▼
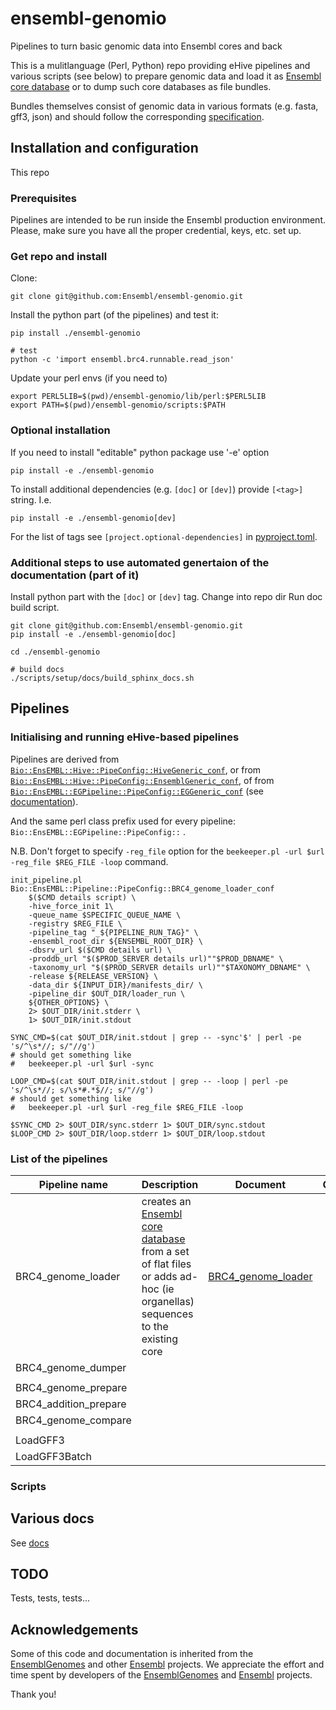 # ensembl-genomio
Pipelines to turn basic genomic data into Ensembl cores and back

This is a mulitlanguage (Perl, Python) repo providing eHive pipelines
and various scripts (see below) to prepare genomic data and load it as [Ensembl core database](http://www.ensembl.org/info/docs/api/core/index.html) or to dump such core databases as file bundles.

Bundles themselves consist of genomic data in various formats (e.g. fasta, gff3, json) and should follow the corresponding [specification](docs/BRC4_genome_loader.md#input-data).


## Installation and configuration
This repo 

### Prerequisites
Pipelines are intended to be run inside the Ensembl production environment.
Please, make sure you have all the proper credential, keys, etc. set up.

### Get repo and install

Clone:
```
git clone git@github.com:Ensembl/ensembl-genomio.git 
```

Install the python part (of the pipelines) and test it:
```
pip install ./ensembl-genomio

# test
python -c 'import ensembl.brc4.runnable.read_json'
```

Update your perl envs (if you need to)
```
export PERL5LIB=$(pwd)/ensembl-genomio/lib/perl:$PERL5LIB
export PATH=$(pwd)/ensembl-genomio/scripts:$PATH
```

### Optional installation
If you need to install "editable" python package use '-e' option
```
pip install -e ./ensembl-genomio
```

To install additional dependencies (e.g. `[doc]` or `[dev]`) provide `[<tag>]` string. I.e.
```
pip install -e ./ensembl-genomio[dev]
```

For the list of tags see `[project.optional-dependencies]` in [pyproject.toml](./pyproject.toml). 


### Additional steps to use automated genertaion of the documentation (part of it)
Install python part with the `[doc]` or `[dev]` tag.
Change into repo dir
Run doc build script.

```
git clone git@github.com:Ensembl/ensembl-genomio.git 
pip install -e ./ensembl-genomio[doc]

cd ./ensembl-genomio

# build docs
./scripts/setup/docs/build_sphinx_docs.sh
```

## Pipelines

### Initialising and running eHive-based pipelines

Pipelines are derived from [`Bio::EnsEMBL::Hive::PipeConfig::HiveGeneric_conf`](https://github.com/Ensembl/ensembl-hive/blob/version/2.6/modules/Bio/EnsEMBL/Hive/PipeConfig/HiveGeneric_conf.pm),
or from [`Bio::EnsEMBL::Hive::PipeConfig::EnsemblGeneric_conf`](https://github.com/Ensembl/ensembl-hive/blob/version/2.6/modules/Bio/EnsEMBL/Hive/PipeConfig/EnsemblGeneric_conf.pm),
of from [`Bio::EnsEMBL::EGPipeline::PipeConfig::EGGeneric_conf`](https://github.com/Ensembl/ensembl-production-imported/blob/main/lib/perl/Bio/EnsEMBL/EGPipeline/PipeConfig/EGGeneric_conf.pm) (see [documentation](https://github.com/Ensembl/ensembl-production-imported/blob/main/docs/EGGeneric.md)).

And the same perl class prefix used for every pipeline:
  `Bio::EnsEMBL::EGPipeline::PipeConfig::` .

N.B. Don't forget to specify `-reg_file` option for the `beekeeper.pl -url $url -reg_file $REG_FILE -loop` command.

```
init_pipeline.pl Bio::EnsEMBL::Pipeline::PipeConfig::BRC4_genome_loader_conf
    $($CMD details script) \
    -hive_force_init 1\
    -queue_name $SPECIFIC_QUEUE_NAME \
    -registry $REG_FILE \
    -pipeline_tag "_${PIPELINE_RUN_TAG}" \
    -ensembl_root_dir ${ENSEMBL_ROOT_DIR} \
    -dbsrv_url $($CMD details url) \
    -proddb_url "$($PROD_SERVER details url)""$PROD_DBNAME" \
    -taxonomy_url "$($PROD_SERVER details url)""$TAXONOMY_DBNAME" \
    -release ${RELEASE_VERSION} \
    -data_dir ${INPUT_DIR}/manifests_dir/ \
    -pipeline_dir $OUT_DIR/loader_run \
    ${OTHER_OPTIONS} \
    2> $OUT_DIR/init.stderr \
    1> $OUT_DIR/init.stdout

SYNC_CMD=$(cat $OUT_DIR/init.stdout | grep -- -sync'$' | perl -pe 's/^\s*//; s/"//g')
# should get something like
#   beekeeper.pl -url $url -sync

LOOP_CMD=$(cat $OUT_DIR/init.stdout | grep -- -loop | perl -pe 's/^\s*//; s/\s*#.*$//; s/"//g')
# should get something like
#   beekeeper.pl -url $url -reg_file $REG_FILE -loop

$SYNC_CMD 2> $OUT_DIR/sync.stderr 1> $OUT_DIR/sync.stdout
$LOOP_CMD 2> $OUT_DIR/loop.stderr 1> $OUT_DIR/loop.stdout
```

### List of the pipelines

| Pipeline name | Description | Document | Comment | Module |
| - | - | - | - | - |
| BRC4_genome_loader | creates an [Ensembl core database](http://www.ensembl.org/info/docs/api/core/index.html) from a set of flat files or adds ad-hoc (ie organellas) sequences to the existing core  | [BRC4_genome_loader](docs/BRC4_genome_loader.md) | | [Bio::EnsEMBL::Pipeline::PipeConfig::BRC4_genome_loader_conf](lib/perl/Bio/EnsEMBL/Pipeline/PipeConfig/BRC4_genome_loader_conf.pm)
| BRC4_genome_dumper | | | | |
| | | | | |
| BRC4_genome_prepare | | | | |
| BRC4_addition_prepare | | | | |
| BRC4_genome_compare | | | | |
| | | | | |
| LoadGFF3 | | | | |
| LoadGFF3Batch | | | | |


### Scripts


## Various docs
See [docs](docs)

## TODO
Tests, tests, tests...

## Acknowledgements
Some of this code and documentation is inherited from the [EnsemblGenomes](https://github.com/EnsemblGenomes) and other [Ensembl](https://github.com/Ensembl) projects.
We appreciate the effort and time spent by developers of the [EnsemblGenomes](https://github.com/EnsemblGenomes) and [Ensembl](https://github.com/Ensembl) projects. 

Thank you!






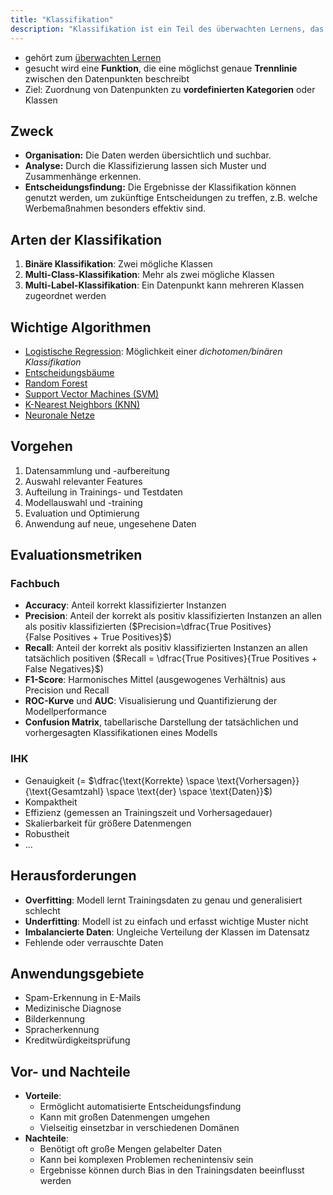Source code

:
 ```yaml
---
title: "Klassifikation"
description: "Klassifikation ist ein Teil des überwachten Lernens, das Datenpunkte zu vordefinierten Kategorien zuordnet. Algorithmen wie logistische Regression, Entscheidungsbäume und KNN werden verwendet, mit Metriken wie Accuracy und Precision zur Evaluation."
---
```


- gehört zum [überwachten Lernen](/open-fidup/lerninhalte/ueberwachtes-und-nicht-ueberwachtes-lernen)
- gesucht wird eine **Funktion**, die eine möglichst genaue **Trennlinie** zwischen den Datenpunkten beschreibt
- Ziel: Zuordnung von Datenpunkten zu **vordefinierten Kategorien** oder Klassen

## Zweck
- **Organisation:** Die Daten werden übersichtlich und suchbar.
- **Analyse:** Durch die Klassifizierung lassen sich Muster und Zusammenhänge erkennen.
- **Entscheidungsfindung:** Die Ergebnisse der Klassifikation können genutzt werden, um zukünftige Entscheidungen zu treffen, z.B. welche Werbemaßnahmen besonders effektiv sind.

## Arten der Klassifikation
1. **Binäre Klassifikation**: Zwei mögliche Klassen
2. **Multi-Class-Klassifikation**: Mehr als zwei mögliche Klassen
3. **Multi-Label-Klassifikation**: Ein Datenpunkt kann mehreren Klassen zugeordnet werden

## Wichtige Algorithmen
- [Logistische Regression](/open-fidup/lerninhalte/regression#logistische-regression): Möglichkeit einer *dichotomen/binären Klassifikation*
- [Entscheidungsbäume](/open-fidup/lerninhalte/entscheidungsbaum)
- [Random Forest](/open-fidup/lerninhalte/random-forest)
- [Support Vector Machines (SVM)](/open-fidup/lerninhalte/support-vector-machine)
- [K-Nearest Neighbors (KNN)](/open-fidup/lerninhalte/k-nearest-neighbor)
- [Neuronale Netze](/open-fidup/lerninhalte/neural-network)

## Vorgehen
1. Datensammlung und -aufbereitung
2. Auswahl relevanter Features
3. Aufteilung in Trainings- und Testdaten
4. Modellauswahl und -training
5. Evaluation und Optimierung
6. Anwendung auf neue, ungesehene Daten

## Evaluationsmetriken
### Fachbuch
- **Accuracy**: Anteil korrekt klassifizierter Instanzen
- **Precision**: Anteil der korrekt als positiv klassifizierten Instanzen an allen als positiv klassifizierten ($Precision=\dfrac{True Positives}{False Positives + True Positives}​$)
- **Recall**: Anteil der korrekt als positiv klassifizierten Instanzen an allen tatsächlich positiven ($Recall = \dfrac{True Positives}{True Positives + False Negatives}$)
- **F1-Score**: Harmonisches Mittel (ausgewogenes Verhältnis) aus Precision und Recall
- **ROC-Kurve** und **AUC**: Visualisierung und Quantifizierung der Modellperformance
- **Confusion Matrix**, tabellarische Darstellung der tatsächlichen und vorhergesagten Klassifikationen eines Modells

### IHK
- Genauigkeit (= $\dfrac{\text{Korrekte} \space \text{Vorhersagen}}{\text{Gesamtzahl} \space \text{der} \space \text{Daten}}$)
- Kompaktheit
- Effizienz (gemessen an Trainingszeit und Vorhersagedauer)
- Skalierbarkeit für größere Datenmengen
- Robustheit
- ...

## Herausforderungen
- **Overfitting**: Modell lernt Trainingsdaten zu genau und generalisiert schlecht
- **Underfitting**: Modell ist zu einfach und erfasst wichtige Muster nicht
- **Imbalancierte Daten**: Ungleiche Verteilung der Klassen im Datensatz
- Fehlende oder verrauschte Daten

## Anwendungsgebiete
- Spam-Erkennung in E-Mails
- Medizinische Diagnose
- Bilderkennung
- Spracherkennung
- Kreditwürdigkeitsprüfung

## Vor- und Nachteile
- **Vorteile**:
	- Ermöglicht automatisierte Entscheidungsfindung
	- Kann mit großen Datenmengen umgehen
	- Vielseitig einsetzbar in verschiedenen Domänen
- **Nachteile**:
	- Benötigt oft große Mengen gelabelter Daten
	- Kann bei komplexen Problemen rechenintensiv sein
	- Ergebnisse können durch Bias in den Trainingsdaten beeinflusst werden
▲
• Problem
With "Algorithmen" as the string to find, copy every line of the records that holds it.

• Answer box
description: "Klassifikation ist ein Teil des überwachten Lernens, das Datenpunkte zu vordefinierten Kategorien zuordnet. Algorithmen wie logistische Regression, Entscheidungsbäume und KNN werden verwendet, mit Metriken wie Accuracy und Precision zur Evaluation."
## Wichtige Algorithmen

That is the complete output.